三七日は文殊菩薩です。三人寄れば……と言うように、知恵を司る仏様です。宗教は原理的なオリジナルを信仰する人々がいたり、地理や時間の変遷で変化したものを信仰する人々がいたりします。日本の仏教はまさに地理や時間の変遷、また他の宗教的価値観と習合したものです。日本神道の神様は仏教の仏の仮の姿であるという本地垂迹説のように、中国の十王信仰にも本地仏を当てはめたのが十三仏です。3つ増えていますが……。

 

普賢菩薩

四七日は普賢菩薩です。どういう基準でこの順番になっているのかわかりませんが、二七日から四七日までの釈迦如来文殊菩薩普賢菩薩は、いわゆる釈迦三尊と呼ばれています。釈迦三尊はこの組み合わせだけとは限りませんが、多くの寺院で見かける代表的な組み合わせです。

 

振り返ると、結構な斜面です。
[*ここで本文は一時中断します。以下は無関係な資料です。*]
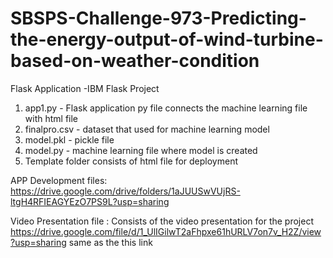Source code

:# SBSPS-Challenge-973-Predicting-the-energy-output-of-wind-turbine-based-on-weather-condition
Flask Application -IBM Flask Project
  1) app1.py  - Flask application py file connects the machine learning file with html file
  2) finalpro.csv  -  dataset that used for machine learning model
  3) model.pkl  -  pickle file 
  4) model.py   - machine learning file where model is created
  5) Template folder consists of html file for deployment
  
  
APP Development files:
        https://drive.google.com/drive/folders/1aJUUSwVUjRS-ltgH4RFIEAGYEzO7PS9L?usp=sharing


Video Presentation file :
        Consists of the video presentation for the project
        https://drive.google.com/file/d/1_UlIGilwT2aFhpxe61hURLV7on7v_H2Z/view?usp=sharing 
        same as the  this link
舗装されていて路面には心配がありませんので、息が切れないようにゆっくり歩けば爽快です。

 

地蔵菩薩

五七日は地蔵菩薩です。釈迦が入滅したのは約2500年前ですが、仏教のストーリーとして、釈迦の次にこの世にあらわれる未来仏が決まっています。その役目は弥勒菩薩が担っているのですが、菩薩はまだ成仏していない尊格なので、弥勒菩薩は成仏して弥勒如来にならなければなりません。そして、弥勒菩薩が成仏するのが約56億7000万年後なのだそうです。その間に生まれて死ぬ私たちにとっては、そんな気の長い話をされても困ります。そこで釈迦から弥勒へ受け継がれる間の56億7000万年の間は無仏時代と呼ばれ、釈迦がこの間の人々の救済を地蔵菩薩に委ねたのだそうです。そういう訳で、地蔵菩薩は人々の行く末(冥界)の6つの世界(六道)全てに現れて人々を救う存在となるのでした。そのため日本でもお地蔵様と呼ばれて慣れ親しまれている訳です。

 

ちなみに十王信仰では五七日に閻魔大王が登場します。冥界の主として信仰されています。私たちは子供の頃から親に教わってこうした考えが染みついていますが、なぜ死んだ後に人が裁かれるなどという考えになってのでしょうね。また、閻魔大王は非常に恐ろしい形相で描かれますが、その本地仏がお地蔵様というのも飛躍しすぎていて面白く感じました。

 

弥勒菩薩

56億7000万年後に成仏して弥勒如来として人々を救う予定の弥勒菩薩です。担当する忌日も六七日という一歩手前感が出ています。弥勒菩薩はあっさりしょうゆ顔の澄ました相で、半跏思惟像の姿が印象深いです。

 

薬師如来

七七日つまり四十九日には亡くなっ人も死出の旅を終えて、次の行き先へ辿り着くと言われています。娑婆の世界では親族が集まって法要を営んで納骨を行うなど、これまでの忌日とは違って盛大に行います。この日を区切りとして、故人は新しい世界へ、衆生は社会生活に戻っていくという感じです。薬師如来は文字通り医薬を司る如来(仏)で、「〇〇薬師」という名称の薬師如来を本尊とする寺院も多くあります。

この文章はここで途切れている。